Lockheed Martin and Friends Don’t Want You to Know What They’re Up To
The boards of defense companies like Lockheed Martin and Boeing are encouraging their shareholders to vote against transparency measures. Maybe the US government shouldn’t fund companies whose profits would be harmed by the collection of human rights data?
Today Lockheed Martin, the world’s largest weapons manufacturer, will host its annual shareholder meeting. Next week, Raytheon Technologies will hold its own, with Boeing, General Dynamics, and Northrop Grumman following hot on their heels.
Like most annual shareholder meetings, those in attendance are being asked to vote on a set of proposals. The boards of the respective companies suggest how they should vote and make a case for why. The boards have an obligation to help shareholders make more money from their investments; hearing their advice on proposals is part of that deal.

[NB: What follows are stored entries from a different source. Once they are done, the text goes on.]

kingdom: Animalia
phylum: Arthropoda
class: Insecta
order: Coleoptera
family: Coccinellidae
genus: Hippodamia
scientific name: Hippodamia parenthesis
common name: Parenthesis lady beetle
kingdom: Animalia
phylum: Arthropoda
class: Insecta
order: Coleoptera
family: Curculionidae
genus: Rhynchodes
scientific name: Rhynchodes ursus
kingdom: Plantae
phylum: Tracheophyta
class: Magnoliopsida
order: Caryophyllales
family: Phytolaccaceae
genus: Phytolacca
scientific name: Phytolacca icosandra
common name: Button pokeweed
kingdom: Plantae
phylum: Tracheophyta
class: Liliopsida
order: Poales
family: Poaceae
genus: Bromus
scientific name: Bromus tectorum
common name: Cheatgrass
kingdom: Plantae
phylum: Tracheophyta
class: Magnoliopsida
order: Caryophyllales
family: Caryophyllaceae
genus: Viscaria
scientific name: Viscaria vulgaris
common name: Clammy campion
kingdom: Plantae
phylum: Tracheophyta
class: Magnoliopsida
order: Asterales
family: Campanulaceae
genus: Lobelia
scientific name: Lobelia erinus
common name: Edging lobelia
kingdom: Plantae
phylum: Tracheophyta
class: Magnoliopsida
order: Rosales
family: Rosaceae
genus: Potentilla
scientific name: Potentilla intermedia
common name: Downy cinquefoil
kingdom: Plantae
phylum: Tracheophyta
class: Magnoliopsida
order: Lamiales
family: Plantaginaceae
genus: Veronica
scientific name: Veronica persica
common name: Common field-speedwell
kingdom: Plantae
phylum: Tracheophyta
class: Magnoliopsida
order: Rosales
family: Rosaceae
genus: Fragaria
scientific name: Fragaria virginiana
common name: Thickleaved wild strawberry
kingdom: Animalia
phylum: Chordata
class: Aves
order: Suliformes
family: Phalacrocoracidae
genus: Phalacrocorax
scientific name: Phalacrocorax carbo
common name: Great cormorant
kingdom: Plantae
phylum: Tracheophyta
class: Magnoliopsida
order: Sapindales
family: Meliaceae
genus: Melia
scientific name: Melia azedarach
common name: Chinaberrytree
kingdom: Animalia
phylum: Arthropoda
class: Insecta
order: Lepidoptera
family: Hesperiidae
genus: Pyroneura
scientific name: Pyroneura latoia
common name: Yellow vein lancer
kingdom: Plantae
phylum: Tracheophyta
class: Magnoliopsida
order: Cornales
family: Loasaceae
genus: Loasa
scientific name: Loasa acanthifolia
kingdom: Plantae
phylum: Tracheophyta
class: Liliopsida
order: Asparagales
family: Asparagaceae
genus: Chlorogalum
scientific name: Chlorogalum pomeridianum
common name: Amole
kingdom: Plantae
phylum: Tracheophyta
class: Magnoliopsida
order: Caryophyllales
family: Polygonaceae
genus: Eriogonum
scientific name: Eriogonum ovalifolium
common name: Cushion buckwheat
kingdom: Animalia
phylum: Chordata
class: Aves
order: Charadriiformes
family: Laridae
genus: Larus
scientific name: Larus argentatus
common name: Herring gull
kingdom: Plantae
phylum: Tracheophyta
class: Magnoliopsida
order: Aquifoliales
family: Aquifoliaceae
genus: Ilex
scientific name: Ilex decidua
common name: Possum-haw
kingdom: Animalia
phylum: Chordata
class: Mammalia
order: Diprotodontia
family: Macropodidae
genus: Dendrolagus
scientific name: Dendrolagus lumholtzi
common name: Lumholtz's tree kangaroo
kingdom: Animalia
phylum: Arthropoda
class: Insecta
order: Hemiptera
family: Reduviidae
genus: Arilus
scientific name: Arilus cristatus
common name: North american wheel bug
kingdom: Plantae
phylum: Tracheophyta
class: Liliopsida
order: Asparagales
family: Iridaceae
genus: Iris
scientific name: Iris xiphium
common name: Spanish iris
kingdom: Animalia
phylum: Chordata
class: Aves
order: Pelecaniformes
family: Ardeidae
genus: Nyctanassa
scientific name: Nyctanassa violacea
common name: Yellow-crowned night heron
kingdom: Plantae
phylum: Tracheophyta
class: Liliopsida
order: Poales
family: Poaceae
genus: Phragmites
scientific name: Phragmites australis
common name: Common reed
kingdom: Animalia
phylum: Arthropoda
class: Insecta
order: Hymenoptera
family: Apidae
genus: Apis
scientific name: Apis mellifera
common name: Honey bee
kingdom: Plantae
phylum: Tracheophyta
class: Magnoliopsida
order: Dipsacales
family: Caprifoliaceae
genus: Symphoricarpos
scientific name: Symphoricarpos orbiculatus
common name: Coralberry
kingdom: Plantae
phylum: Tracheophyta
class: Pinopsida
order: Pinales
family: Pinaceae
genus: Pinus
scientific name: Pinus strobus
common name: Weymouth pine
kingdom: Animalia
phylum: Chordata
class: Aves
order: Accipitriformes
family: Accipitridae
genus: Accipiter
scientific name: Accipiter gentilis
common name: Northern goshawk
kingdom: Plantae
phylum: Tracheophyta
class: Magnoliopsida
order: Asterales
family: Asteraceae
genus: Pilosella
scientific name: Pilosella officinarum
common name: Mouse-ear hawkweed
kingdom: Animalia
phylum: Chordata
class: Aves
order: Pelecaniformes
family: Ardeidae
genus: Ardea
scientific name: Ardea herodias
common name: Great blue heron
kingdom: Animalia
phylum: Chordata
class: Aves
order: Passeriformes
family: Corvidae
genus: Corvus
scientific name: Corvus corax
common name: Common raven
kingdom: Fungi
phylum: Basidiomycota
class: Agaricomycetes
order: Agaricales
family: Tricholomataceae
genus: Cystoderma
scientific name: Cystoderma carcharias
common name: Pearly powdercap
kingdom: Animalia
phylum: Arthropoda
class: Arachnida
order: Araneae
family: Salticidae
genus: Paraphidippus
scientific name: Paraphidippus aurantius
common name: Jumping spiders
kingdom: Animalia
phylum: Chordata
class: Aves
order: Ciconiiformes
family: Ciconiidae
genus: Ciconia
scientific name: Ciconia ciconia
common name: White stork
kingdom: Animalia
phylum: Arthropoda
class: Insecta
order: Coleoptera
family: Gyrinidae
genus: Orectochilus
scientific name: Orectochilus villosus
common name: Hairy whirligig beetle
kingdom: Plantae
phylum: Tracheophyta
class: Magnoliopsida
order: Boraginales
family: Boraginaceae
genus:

But what does it mean to profit from an investment in a weapons manufacturer? Raytheon CEO Greg Hayes responded to the escalation of tensions in Ukraine a few months ago by saying, “I fully expect we’re going to see some benefit from it.” The Joe Biden administration announced on April 13 that the United States would send $800 million more in military aid to Ukraine — the package includes five hundred Javelin anti-tank missiles jointly manufactured by Raytheon and Lockheed Martin. When it comes to the defense industry, we can’t separate out profits from war.
General Dynamics, the company responsible for a component of the bomb that was dropped on a school bus in Yemen killing dozens of children, is asking shareholders to vote against a proposal for the company to provide a human rights report. The proposal, if put into effect, would require General Dynamics to release a report on the company’s “human rights due diligence process to identify, assess, prevent, mitigate and remedy actual and potential human rights impacts associated with high-risk products and services, including those in conflict-related areas.” The shareholder proposal cites an Amnesty International report from 2019 that concluded that the company did not meet its human rights due diligence responsibilities. The proposal also suggests that failing on the human rights front may have “legal, financial and reputational risks” for shareholders.
The board of directors at General Dynamics suggests shareholders vote against this proposal because they don’t believe there is “additive value to an amorphous human rights report” and it would “destroy significant shareholder value.”
It also argues that the proposal attacks US foreign policy, not the company itself. The board links its company’s mission to the national security of the United States throughout its argument. Considering that half of the Pentagon budget goes directly to private companies like General Dynamics, that conflation does make a perverse amount of sense. But it’s also a deflection. For example, the board does directly take on the proposal’s concerns about war crimes in Yemen and Palestine. But it does so by deferring responsibility to the US government — which happens to sell General Dynamics products to Saudi Arabia and Israel.
Lockheed Martin shareholders will have the opportunity to vote on an identical proposal. The board’s rationale for shareholders voting against it is that the company published a human rights report in 2021 and “such a report would impose impracticable requirements on our operations and would interfere with our ability to serve our primary customers, the U.S. government and its allies.” The board doesn’t explain why a report on human rights would interfere with serving the United States government. In 2018, 70 percent of Lockheed Martin’s revenue came from the US government alone.
To strengthen its argument, Lockheed Martin’s board notes that many of the products it sells are already subject to oversight by the executive and legislative branches, which are tasked with preventing unauthorized use of weaponry. Lockheed Martin has no direct control over the failure of end-use monitoring of weaponry, but in reality weapons sold from the United States end up being hard to track once they are shipped. The form used in the initial stages of end-use monitoring by the United States government, DSP-83, does not specify which branch of a given military will use the weapons. For example, the applicant, or “end-user,” may be listed as the “Armed Forces of Saudi Arabia,” within which are several different units. Bad end-use monitoring leads to insufficient human rights data regarding weapons manufactured by US companies.
Arguments made by the boards of Lockheed Martin and General Dynamics are suggesting that paying more attention to the human rights violations carried out with their products would (1) tank stock prices for their company and (2) discredit the human rights reputation of the United States. But what they’re really asking is for shareholders to give them permission to keep ignoring the real-world consequences of the products they make and sell.
Likewise, Boeing’s shareholders were asked to vote against a proposal for Boeing to provide more transparency on its lobbying activities. The board made similar arguments to Lockheed Martin’s against human rights reports — that additional lobbying reports are unnecessary and would harm shareholders.
Lindsay Koshgarian of the National Priorities Project reported that the average taxpayer “contributed about $2,000 to the military last year.” About 45 percent of that went to corporations like Lockheed Martin, General Dynamics, Raytheon, Northrop Grumman, Boeing, and others. Lockheed Martin alone received a payout from American taxpayers last year totaling about $75 billion.
A huge portion of the US budget goes directly to weapons manufacturers, making every American who pays their taxes an involuntary stakeholder in these companies. Perhaps if human rights and lobbying reporting would harm some of the world’s biggest corporations, it is time to demand our tax dollars be invested somewhere else.